Source texts of formatted documents

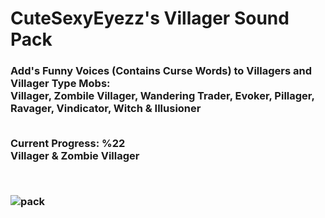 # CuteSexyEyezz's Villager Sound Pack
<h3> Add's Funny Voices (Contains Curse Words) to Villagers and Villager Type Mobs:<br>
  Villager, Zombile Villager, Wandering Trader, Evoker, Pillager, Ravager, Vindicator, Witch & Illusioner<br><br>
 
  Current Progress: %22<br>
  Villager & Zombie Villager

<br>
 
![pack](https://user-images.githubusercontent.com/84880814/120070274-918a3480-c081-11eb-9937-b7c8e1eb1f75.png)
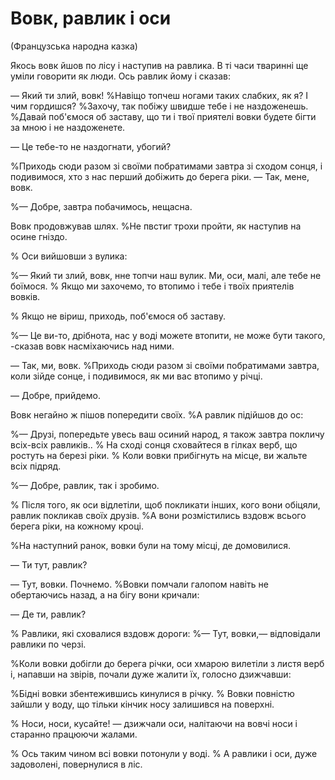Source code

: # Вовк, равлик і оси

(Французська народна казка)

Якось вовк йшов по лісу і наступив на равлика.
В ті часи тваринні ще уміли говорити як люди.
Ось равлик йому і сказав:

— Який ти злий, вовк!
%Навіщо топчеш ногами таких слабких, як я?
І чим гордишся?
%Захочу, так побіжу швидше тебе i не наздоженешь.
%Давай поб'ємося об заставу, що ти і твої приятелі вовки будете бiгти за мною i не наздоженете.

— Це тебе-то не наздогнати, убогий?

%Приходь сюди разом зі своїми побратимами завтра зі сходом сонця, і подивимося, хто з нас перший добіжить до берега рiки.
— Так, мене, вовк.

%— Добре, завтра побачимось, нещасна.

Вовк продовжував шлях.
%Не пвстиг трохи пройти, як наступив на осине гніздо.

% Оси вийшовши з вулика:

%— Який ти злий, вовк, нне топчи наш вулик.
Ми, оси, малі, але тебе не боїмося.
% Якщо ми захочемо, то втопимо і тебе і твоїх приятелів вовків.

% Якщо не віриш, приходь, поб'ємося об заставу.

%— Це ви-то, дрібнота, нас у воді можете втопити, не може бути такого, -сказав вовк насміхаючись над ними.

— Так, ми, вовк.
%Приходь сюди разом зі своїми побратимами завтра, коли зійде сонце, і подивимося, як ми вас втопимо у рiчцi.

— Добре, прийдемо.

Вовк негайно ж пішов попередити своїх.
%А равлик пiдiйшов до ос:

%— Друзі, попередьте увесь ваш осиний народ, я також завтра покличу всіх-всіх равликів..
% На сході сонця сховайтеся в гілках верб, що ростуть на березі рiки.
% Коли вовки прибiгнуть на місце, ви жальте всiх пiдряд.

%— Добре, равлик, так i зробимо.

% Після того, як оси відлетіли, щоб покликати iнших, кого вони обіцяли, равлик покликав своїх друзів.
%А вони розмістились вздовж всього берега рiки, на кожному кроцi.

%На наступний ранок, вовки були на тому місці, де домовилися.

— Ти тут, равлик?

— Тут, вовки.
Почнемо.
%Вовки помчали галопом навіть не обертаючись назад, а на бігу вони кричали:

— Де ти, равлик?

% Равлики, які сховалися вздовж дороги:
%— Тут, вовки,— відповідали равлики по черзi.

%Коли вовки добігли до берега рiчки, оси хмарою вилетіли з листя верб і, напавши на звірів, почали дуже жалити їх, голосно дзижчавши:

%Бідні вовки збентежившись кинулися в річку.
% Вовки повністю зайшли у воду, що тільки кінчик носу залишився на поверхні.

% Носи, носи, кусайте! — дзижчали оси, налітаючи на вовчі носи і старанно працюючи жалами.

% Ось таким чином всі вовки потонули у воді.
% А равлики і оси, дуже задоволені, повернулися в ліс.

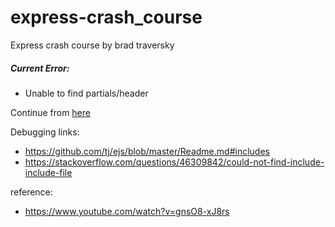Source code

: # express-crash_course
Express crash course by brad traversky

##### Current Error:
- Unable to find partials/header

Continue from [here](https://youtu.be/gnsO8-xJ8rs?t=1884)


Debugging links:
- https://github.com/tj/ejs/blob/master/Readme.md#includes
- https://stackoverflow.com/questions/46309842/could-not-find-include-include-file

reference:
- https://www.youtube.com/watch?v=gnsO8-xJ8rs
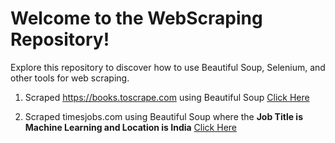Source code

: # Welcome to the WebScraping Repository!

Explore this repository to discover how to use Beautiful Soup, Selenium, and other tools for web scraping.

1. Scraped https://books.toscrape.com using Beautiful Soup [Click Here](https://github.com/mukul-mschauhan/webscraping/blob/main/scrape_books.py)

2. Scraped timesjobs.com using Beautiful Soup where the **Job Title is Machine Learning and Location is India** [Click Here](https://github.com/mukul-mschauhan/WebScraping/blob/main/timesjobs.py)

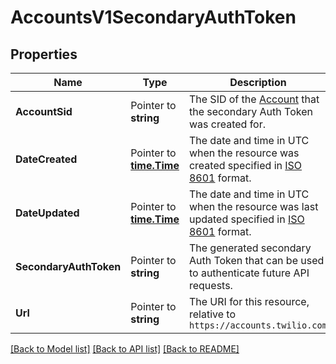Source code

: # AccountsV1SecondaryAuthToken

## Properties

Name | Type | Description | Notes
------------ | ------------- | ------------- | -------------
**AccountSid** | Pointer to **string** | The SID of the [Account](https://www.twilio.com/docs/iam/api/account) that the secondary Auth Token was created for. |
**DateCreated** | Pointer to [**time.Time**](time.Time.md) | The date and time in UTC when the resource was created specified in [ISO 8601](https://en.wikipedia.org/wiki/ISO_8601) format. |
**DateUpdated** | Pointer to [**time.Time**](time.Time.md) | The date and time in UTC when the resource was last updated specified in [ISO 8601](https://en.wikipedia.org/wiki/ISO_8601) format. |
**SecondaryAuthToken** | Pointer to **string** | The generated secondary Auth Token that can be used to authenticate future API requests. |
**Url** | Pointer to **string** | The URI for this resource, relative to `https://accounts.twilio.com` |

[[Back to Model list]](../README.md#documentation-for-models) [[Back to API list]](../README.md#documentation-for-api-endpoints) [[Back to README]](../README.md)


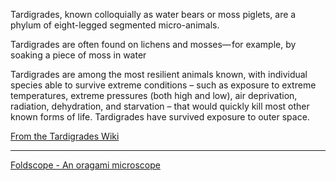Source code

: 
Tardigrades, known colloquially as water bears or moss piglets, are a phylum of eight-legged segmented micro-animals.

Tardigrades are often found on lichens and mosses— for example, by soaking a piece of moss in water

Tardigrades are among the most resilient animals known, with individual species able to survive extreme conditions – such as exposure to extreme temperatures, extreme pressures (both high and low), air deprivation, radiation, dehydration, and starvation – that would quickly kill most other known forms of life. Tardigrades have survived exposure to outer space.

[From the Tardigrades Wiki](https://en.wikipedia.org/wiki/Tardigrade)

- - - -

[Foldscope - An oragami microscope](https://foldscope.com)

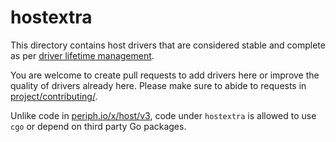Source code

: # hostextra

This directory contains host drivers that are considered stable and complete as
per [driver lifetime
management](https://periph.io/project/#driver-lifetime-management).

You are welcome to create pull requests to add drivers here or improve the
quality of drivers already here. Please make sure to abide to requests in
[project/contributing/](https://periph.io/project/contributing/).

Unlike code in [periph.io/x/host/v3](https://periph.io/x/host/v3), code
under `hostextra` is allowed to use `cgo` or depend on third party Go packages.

* _INSTRUCTIONS FOR THE TASK_: In the rows above, copy out the lines from the one containing "до берега рiки." through the one containing "равлик пiдiйшов до", both ends included, with no changes.

* _YOUR SOLUTION_:
%Приходь сюди разом зі своїми побратимами завтра зі сходом сонця, і подивимося, хто з нас перший добіжить до берега рiки.
— Так, мене, вовк.

%— Добре, завтра побачимось, нещасна.

Вовк продовжував шлях.
%Не пвстиг трохи пройти, як наступив на осине гніздо.

% Оси вийшовши з вулика:

%— Який ти злий, вовк, нне топчи наш вулик.
Ми, оси, малі, але тебе не боїмося.
% Якщо ми захочемо, то втопимо і тебе і твоїх приятелів вовків.

% Якщо не віриш, приходь, поб'ємося об заставу.

%— Це ви-то, дрібнота, нас у воді можете втопити, не може бути такого, -сказав вовк насміхаючись над ними.

— Так, ми, вовк.
%Приходь сюди разом зі своїми побратимами завтра, коли зійде сонце, і подивимося, як ми вас втопимо у рiчцi.

— Добре, прийдемо.

Вовк негайно ж пішов попередити своїх.
%А равлик пiдiйшов до ос:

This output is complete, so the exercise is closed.